Archive for the ‘Netflix Prize’ Category

Found an Optimization in my Netflix Code

Tuesday, April 29th, 2008

I have this loop that loops over the 100 million plus entires of the Netflix Prize data set. I had read over the weekend something on reddit.com about performance, and there was a whole thread trying to answer the question: Why does performance matter? Many people were arguing that there is no reason to focus on performance. Some people even showed that by rewriting some examples, it would be slightly faster. Though, in their rewrites, they made the code more unreadable and not as optimal as it could have been. (it involved factoring numbers)

The biggest thing that most people seem to miss about performance is that why question. They think it can require large changes and if the code becomes unreadable, that is the cost of performance. I disagree. Performance can usually be gained with no cost to readability. As for why, because there is no reason to make the machine do more work than is needed to generate the correct answer. Back to my example.

This loop needed to update these 100 million pieces of data.

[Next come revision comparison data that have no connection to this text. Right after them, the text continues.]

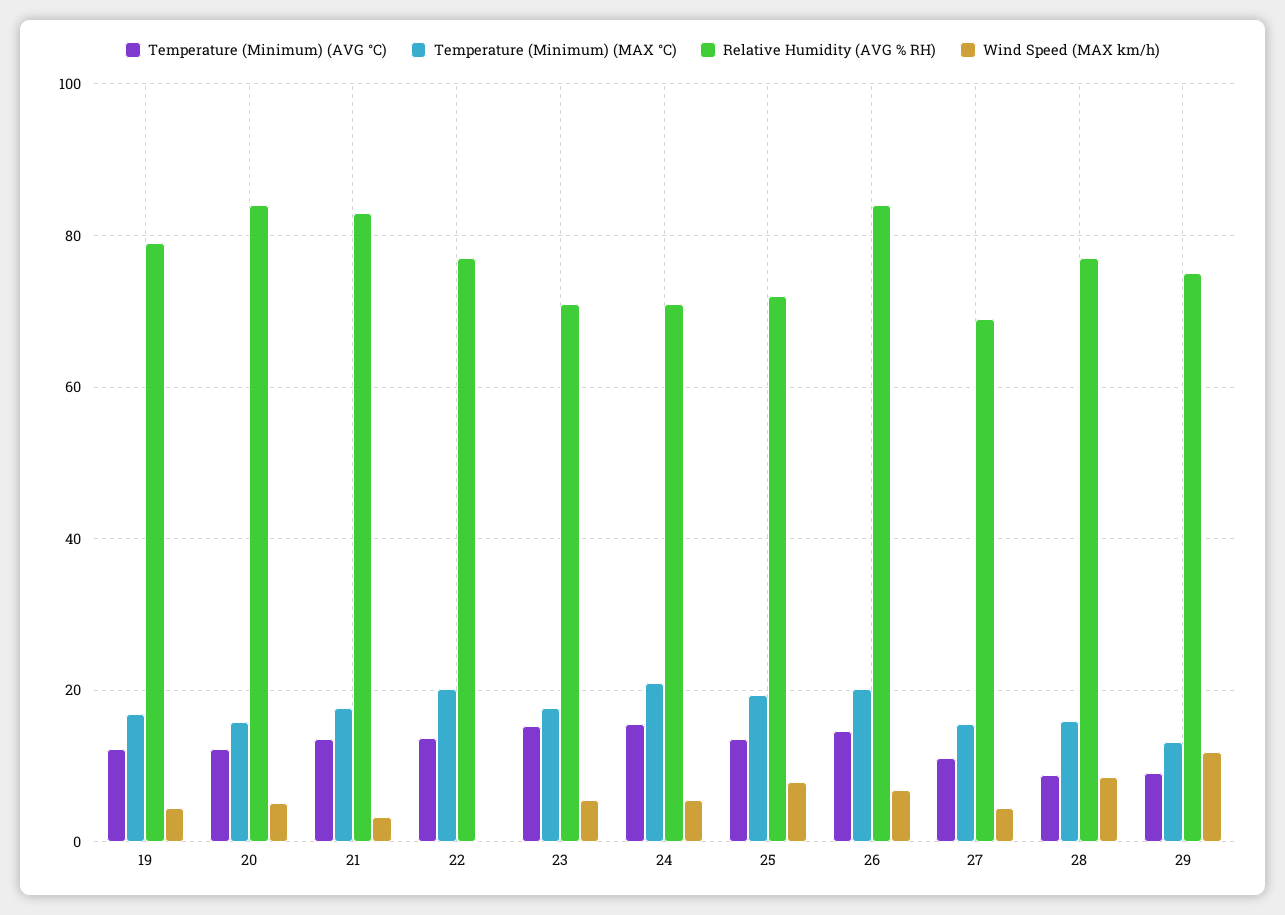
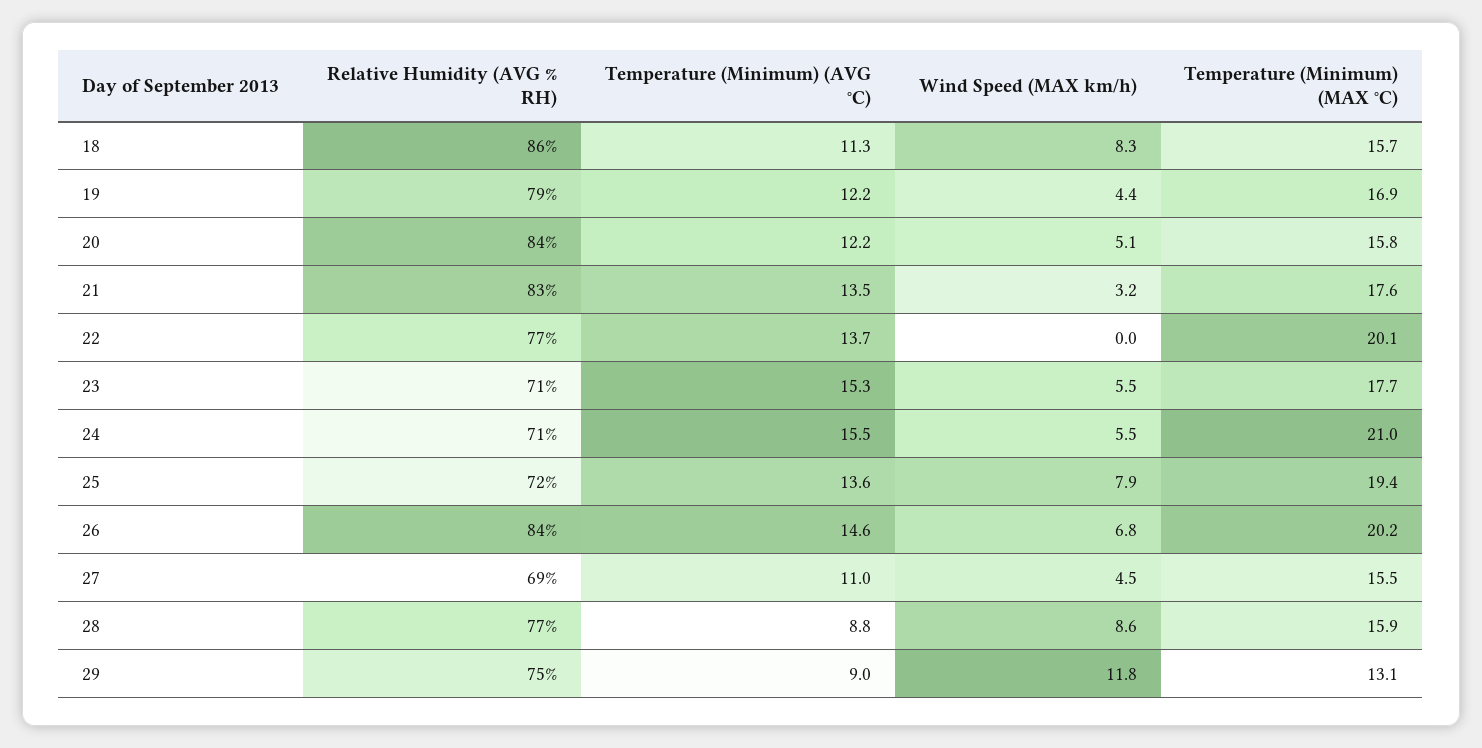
  {
    "Temperature (Minimum) (AVG °C)": {
      "19": 12.2,
      "20": 12.2,
      "21": 13.5,
      "22": 13.7,
      "23": 15.3,
      "24": 15.5,
      "25": 13.6,
      "26": 14.6,
      "27": 11,
      "28": 8.8,
-     "29": 9
+     "29": 9,
+     "18": 11.3
    },
    "Temperature (Minimum) (MAX °C)": {
      "19": 16.9,
      "20": 15.8,
      "21": 17.6,
      "22": 20.1,
      "23": 17.7,
      "24": 21,
      "25": 19.4,
      "26": 20.2,
      "27": 15.5,
      "28": 15.9,
-     "29": 13.1
+     "29": 13.1,
+     "18": 15.7
    },
    "Relative Humidity (AVG % RH)": {
      "19": 79,
      "20": 84,
      "21": 83,
      "22": 77,
      "23": 71,
      "24": 71,
      "25": 72,
      "26": 84,
      "27": 69,
      "28": 77,
-     "29": 75
+     "29": 75,
+     "18": 86
    },
    "Wind Speed (MAX km/h)": {
      "19": 4.4,
      "20": 5.1,
      "21": 3.2,
      "22": 0,
      "23": 5.5,
      "24": 5.5,
      "25": 7.9,
      "26": 6.8,
      "27": 4.5,
      "28": 8.6,
-     "29": 11.8
+     "29": 11.8,
+     "18": 8.3
    }
  }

In the loop, there was a number that worked out to be a constant. I had assumed that the compiler would generate the correct code: a divide by a constant can be turned into a multiply by the inverse for a huge speedup. It didn’t generate that code for me. After I made the code change myself, it went from 62 seconds to 47 seconds, just by adding a 1/ and changing the /= to a *=. Seems like that is worth it.

The second big win was from data ordering. In this loop, there is a 2-d array. I had moved this code from a different subsection where it was accessing the array like this: array[constant][variable] - iterating over the right-hand subscript. In this loop though, the access was different: array[variable][constant], which means it was not accessing memory contiguously per iteration. I made another small change, I swapped the subscripts and updated my dataset to reflect this change. After this change, the code went to 25 seconds per iteration.

So, with no changes in readability, I was able to go from 62 to 25 seconds, which is a big win. Why do it? Well, I can now run 2,000 iterations in 14 hours rather than the 34 hours it took before, to generate the exact same result. These are the kinds of important changes people should look for within their own code, once their algorithm works and is readable.

-Edward